Records from a data collection
-- Opening Marker --

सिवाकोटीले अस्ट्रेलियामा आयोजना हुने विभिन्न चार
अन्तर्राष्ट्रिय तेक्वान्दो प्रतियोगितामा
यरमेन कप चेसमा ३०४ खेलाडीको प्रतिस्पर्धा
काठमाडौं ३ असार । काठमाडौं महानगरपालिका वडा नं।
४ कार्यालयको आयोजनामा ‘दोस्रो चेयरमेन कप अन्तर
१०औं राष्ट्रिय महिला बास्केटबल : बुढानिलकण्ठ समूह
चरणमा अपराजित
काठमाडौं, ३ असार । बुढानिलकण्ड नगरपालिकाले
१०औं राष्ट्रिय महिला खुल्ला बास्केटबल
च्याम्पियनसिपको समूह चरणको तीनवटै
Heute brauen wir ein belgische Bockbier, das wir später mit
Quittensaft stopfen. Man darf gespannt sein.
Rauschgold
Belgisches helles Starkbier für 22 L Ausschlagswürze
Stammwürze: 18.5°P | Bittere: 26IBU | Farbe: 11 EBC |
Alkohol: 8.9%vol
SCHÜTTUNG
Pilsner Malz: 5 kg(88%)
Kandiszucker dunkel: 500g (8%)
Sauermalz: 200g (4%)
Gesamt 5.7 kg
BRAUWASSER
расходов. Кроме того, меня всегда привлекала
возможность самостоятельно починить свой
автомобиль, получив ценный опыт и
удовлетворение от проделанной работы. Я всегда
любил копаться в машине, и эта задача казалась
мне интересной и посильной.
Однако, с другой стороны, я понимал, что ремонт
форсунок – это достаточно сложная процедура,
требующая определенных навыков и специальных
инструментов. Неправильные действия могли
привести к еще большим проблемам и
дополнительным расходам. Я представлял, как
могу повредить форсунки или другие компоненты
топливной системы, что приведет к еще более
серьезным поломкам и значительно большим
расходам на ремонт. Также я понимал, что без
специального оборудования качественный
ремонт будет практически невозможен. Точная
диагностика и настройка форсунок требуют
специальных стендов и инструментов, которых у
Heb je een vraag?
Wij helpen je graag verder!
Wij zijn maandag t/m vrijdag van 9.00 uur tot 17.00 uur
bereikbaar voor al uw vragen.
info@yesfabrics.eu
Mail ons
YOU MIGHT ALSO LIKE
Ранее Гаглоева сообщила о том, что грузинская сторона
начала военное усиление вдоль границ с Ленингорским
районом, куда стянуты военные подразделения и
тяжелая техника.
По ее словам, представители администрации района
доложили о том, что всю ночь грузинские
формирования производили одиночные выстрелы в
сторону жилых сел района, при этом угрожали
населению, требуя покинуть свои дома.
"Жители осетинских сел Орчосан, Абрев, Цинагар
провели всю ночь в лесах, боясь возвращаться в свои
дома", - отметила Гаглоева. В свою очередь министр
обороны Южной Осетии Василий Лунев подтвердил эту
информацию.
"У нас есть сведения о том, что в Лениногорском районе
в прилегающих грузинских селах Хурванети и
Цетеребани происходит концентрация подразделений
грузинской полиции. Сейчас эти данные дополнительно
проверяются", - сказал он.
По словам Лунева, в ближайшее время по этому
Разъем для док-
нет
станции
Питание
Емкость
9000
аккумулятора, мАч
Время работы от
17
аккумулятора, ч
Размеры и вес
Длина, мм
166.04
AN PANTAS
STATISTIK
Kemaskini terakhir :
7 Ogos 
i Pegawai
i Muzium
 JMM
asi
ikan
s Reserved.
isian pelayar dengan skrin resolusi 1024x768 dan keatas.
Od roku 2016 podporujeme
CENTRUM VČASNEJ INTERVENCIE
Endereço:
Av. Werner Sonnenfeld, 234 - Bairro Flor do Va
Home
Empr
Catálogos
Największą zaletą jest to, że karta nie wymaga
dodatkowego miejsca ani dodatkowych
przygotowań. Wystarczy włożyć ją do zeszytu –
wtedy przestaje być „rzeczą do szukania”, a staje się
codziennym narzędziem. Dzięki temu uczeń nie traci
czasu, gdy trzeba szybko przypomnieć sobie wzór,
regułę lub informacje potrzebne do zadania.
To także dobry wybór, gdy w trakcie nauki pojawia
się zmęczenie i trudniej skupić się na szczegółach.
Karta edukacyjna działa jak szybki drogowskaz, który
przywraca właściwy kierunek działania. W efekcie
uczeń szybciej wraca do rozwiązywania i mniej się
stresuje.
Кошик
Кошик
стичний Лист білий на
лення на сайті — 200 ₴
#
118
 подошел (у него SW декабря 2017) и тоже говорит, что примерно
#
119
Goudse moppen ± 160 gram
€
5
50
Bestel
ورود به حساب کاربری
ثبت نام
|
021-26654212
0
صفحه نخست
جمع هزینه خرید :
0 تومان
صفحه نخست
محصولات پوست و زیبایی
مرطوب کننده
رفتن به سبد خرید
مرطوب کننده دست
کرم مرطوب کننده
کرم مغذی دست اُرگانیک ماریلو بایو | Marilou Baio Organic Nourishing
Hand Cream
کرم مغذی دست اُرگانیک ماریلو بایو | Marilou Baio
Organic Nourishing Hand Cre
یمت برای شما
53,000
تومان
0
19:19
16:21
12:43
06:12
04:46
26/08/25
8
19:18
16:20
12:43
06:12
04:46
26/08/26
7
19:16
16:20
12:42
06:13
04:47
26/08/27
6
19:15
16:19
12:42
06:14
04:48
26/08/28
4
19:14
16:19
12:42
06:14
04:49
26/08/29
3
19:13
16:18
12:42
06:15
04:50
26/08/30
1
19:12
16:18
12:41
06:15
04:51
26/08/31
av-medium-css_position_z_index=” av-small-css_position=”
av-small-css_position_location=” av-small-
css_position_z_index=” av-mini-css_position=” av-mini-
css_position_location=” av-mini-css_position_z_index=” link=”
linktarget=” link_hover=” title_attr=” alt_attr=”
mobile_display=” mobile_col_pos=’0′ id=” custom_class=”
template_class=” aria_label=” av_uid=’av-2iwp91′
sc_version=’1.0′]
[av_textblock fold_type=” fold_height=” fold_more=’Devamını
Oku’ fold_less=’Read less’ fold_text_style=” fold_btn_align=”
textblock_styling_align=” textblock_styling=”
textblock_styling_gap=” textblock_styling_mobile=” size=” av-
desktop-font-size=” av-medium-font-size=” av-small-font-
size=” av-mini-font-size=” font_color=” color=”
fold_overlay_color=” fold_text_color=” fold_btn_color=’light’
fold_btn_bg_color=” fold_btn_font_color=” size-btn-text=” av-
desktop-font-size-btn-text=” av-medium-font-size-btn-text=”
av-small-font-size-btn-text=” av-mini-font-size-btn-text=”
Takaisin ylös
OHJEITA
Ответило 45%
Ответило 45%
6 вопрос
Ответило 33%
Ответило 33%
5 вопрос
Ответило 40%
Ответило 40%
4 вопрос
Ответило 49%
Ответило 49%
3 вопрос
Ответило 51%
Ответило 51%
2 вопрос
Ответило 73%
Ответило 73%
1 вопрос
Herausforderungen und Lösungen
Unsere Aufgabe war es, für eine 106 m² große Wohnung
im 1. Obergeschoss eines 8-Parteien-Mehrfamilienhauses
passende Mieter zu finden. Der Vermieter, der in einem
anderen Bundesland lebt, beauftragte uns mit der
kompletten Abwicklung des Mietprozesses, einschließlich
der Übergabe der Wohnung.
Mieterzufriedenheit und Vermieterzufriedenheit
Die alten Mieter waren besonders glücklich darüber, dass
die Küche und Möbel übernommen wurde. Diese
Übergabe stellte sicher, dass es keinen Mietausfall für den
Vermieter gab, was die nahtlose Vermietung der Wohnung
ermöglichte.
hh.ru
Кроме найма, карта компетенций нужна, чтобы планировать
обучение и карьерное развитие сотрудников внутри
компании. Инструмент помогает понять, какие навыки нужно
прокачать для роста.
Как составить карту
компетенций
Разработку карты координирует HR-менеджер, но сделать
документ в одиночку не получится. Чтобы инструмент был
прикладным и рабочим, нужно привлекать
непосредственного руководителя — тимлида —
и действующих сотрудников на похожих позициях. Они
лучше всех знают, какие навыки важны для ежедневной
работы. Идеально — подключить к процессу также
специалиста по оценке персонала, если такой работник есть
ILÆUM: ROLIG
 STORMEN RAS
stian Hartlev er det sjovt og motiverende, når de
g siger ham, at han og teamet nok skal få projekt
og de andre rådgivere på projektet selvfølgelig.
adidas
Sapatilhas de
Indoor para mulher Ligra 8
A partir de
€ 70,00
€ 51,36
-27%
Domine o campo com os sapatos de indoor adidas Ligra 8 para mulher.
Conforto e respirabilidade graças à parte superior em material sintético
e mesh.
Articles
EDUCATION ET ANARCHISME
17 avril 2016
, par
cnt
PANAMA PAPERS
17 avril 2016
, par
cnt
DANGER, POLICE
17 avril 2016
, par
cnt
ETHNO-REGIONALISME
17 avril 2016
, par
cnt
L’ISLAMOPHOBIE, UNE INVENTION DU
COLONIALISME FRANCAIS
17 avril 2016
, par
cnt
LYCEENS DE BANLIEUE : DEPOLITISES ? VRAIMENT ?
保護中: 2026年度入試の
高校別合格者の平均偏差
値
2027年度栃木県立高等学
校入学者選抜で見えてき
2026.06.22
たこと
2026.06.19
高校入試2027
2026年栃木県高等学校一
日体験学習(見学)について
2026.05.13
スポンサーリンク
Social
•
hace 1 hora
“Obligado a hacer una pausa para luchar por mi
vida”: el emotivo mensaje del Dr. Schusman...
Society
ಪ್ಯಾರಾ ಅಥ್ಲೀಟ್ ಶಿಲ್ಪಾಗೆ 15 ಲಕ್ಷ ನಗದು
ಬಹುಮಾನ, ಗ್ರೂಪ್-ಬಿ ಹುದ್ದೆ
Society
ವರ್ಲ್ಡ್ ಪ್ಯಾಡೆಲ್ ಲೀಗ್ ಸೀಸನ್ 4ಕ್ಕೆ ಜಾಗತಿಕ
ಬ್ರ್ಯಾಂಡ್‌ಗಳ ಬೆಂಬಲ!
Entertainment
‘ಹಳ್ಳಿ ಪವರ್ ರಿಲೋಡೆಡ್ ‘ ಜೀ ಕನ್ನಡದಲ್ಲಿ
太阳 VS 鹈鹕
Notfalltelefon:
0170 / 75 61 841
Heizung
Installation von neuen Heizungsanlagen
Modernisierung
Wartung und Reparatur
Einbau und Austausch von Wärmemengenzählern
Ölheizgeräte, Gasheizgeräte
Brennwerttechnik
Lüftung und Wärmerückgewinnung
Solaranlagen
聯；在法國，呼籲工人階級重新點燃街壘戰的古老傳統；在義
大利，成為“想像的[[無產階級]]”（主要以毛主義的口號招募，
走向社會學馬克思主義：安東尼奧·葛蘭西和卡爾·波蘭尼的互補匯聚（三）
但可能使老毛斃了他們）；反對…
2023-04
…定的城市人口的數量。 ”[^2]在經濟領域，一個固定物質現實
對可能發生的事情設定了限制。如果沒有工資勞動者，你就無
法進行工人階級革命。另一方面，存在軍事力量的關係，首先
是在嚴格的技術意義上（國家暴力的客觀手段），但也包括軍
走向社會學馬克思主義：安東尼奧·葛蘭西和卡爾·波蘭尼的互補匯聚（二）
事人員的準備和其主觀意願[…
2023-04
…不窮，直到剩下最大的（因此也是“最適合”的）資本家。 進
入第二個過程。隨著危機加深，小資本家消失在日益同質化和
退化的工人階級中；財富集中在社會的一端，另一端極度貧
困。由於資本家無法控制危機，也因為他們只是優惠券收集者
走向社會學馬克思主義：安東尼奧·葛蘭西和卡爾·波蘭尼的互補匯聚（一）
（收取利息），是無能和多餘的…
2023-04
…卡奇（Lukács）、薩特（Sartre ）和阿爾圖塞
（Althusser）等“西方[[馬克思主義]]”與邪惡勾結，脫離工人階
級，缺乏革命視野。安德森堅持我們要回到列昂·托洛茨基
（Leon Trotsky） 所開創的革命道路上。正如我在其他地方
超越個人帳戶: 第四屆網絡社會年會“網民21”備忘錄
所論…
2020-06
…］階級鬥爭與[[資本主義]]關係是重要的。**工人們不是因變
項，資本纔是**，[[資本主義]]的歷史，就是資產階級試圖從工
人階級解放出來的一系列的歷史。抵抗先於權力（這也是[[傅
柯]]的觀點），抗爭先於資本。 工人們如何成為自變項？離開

-- Closing Marker --

What to produce: Give the lines of the material as a numbered list, from the first line through the line containing "удовлетворение от проделанной". Leave out any blank lines.

Solved exercise:
1. सिवाकोटीले अस्ट्रेलियामा आयोजना हुने विभिन्न चार
2. अन्तर्राष्ट्रिय तेक्वान्दो प्रतियोगितामा
3. यरमेन कप चेसमा ३०४ खेलाडीको प्रतिस्पर्धा
4. काठमाडौं ३ असार । काठमाडौं महानगरपालिका वडा नं।
5. ४ कार्यालयको आयोजनामा ‘दोस्रो चेयरमेन कप अन्तर
6. १०औं राष्ट्रिय महिला बास्केटबल : बुढानिलकण्ठ समूह
7. चरणमा अपराजित
8. काठमाडौं, ३ असार । बुढानिलकण्ड नगरपालिकाले
9. १०औं राष्ट्रिय महिला खुल्ला बास्केटबल
10. च्याम्पियनसिपको समूह चरणको तीनवटै
11. Heute brauen wir ein belgische Bockbier, das wir später mit
12. Quittensaft stopfen. Man darf gespannt sein.
13. Rauschgold
14. Belgisches helles Starkbier für 22 L Ausschlagswürze
15. Stammwürze: 18.5°P | Bittere: 26IBU | Farbe: 11 EBC |
16. Alkohol: 8.9%vol
17. SCHÜTTUNG
18. Pilsner Malz: 5 kg(88%)
19. Kandiszucker dunkel: 500g (8%)
20. Sauermalz: 200g (4%)
21. Gesamt 5.7 kg
22. BRAUWASSER
23. расходов. Кроме того, меня всегда привлекала
24. возможность самостоятельно починить свой
25. автомобиль, получив ценный опыт и
26. удовлетворение от проделанной работы. Я всегда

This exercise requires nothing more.